The Tribunal’s recommendations went far beyond moral censure. It urged the suspension of Israel from international organizations, including the United Nations, until compliance with the law is verified. It called for the activation of the “Uniting for Peace” resolution — a 1950 UN mechanism allowing the General Assembly to act when the Security Council is blocked. The move, if pursued, could pave the way for an international protective force and coordinated aid corridors.

The statement also called for a coordinated global movement linking legal, economic, academic, and cultural efforts to isolate what it described as a “racist and supremacist structure.” It clarified that the struggle is “against Zionism as a political project, not against Jews or Judaism,” and envisioned a single, rights-based political order built on equality, restitution, and the right of return.

Organizers said the full record will be transmitted to the International Criminal Court, International Court of Justice, UN bodies, and national parliaments. Plans include parliamentary briefings, campus presentations, and public hearings to turn the findings into policy pressure.

The Gaza Tribunal sees itself not as an endpoint but as a civic network connecting legal experts, journalists, archivists, and survivors. Its organizers said the next phase includes translating the record, engaging trade unions, and coordinating legal filings in countries with universal jurisdiction statutes.

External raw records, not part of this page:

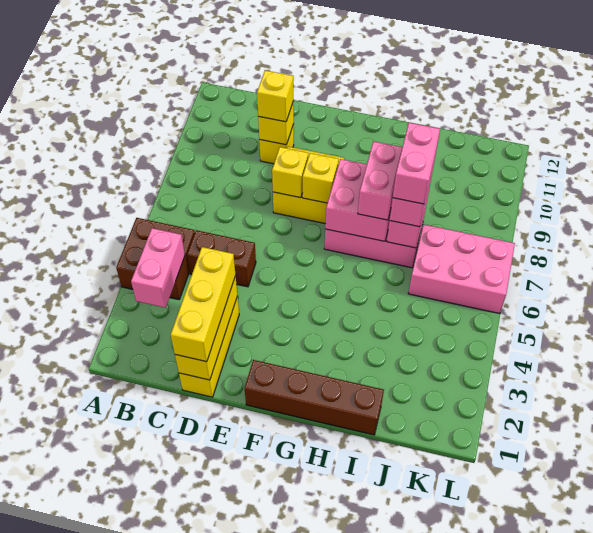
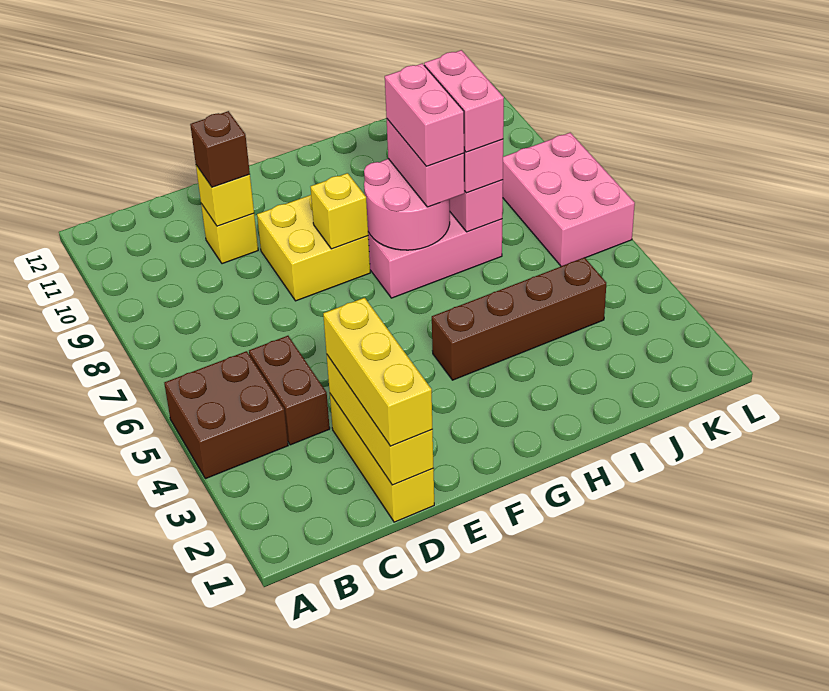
pink 1x2 brick [131,228,185,308] -> pink 1x2 brick moved to [385,63,464,166]
brown 1x2 brick [187,230,256,287] -> brown 1x2 brick turned to [249,336,330,445]
yellow 1x1 brick [257,70,293,122] -> brown 1x1 brick [190,111,250,187]
yellow 1x1 brick [272,147,308,198] -> none
brown 1x4 brick [245,360,384,435] -> brown 1x4 brick moved to [432,258,606,380]
pink 2x2 brick [325,159,391,241] -> pink 2x2 round brick [364,159,450,250]
pink 2x3 brick [408,224,515,314] -> pink 2x3 brick turned to [503,133,635,266]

They also plan to work with professional associations on ethical investment policies, faith groups on humanitarian action, and technology workers on data accountability. “None of this depends on states agreeing,” said one jurist. “It depends on people insisting.”

The Tribunal’s approach recalls the anti-apartheid hearings of the 1980s, when civic pressure eventually forced governments to impose sanctions. The hope, participants said, is to make “silence costlier than action.”

Chinkin reminded the audience that the Tribunal cannot issue arrest warrants or compel discovery. Its authority lies in moral reasoning and public record. “Neutrality,” she said, “is not the point. Conscience is.”

The Jury’s statement ended with a warning: “If perpetrators and their enablers escape justice, a new frontier of impunity will be normalized.” It pledged ongoing documentation, support for boycotts and sanctions, and amplification of Palestinian voices.

As the Istanbul session closed, applause rose from the hall. Students, journalists, and survivors stood together, some in tears. The Tribunal’s final line echoed through the marble corridors: “Silence is not neutral. Silence is complicity.”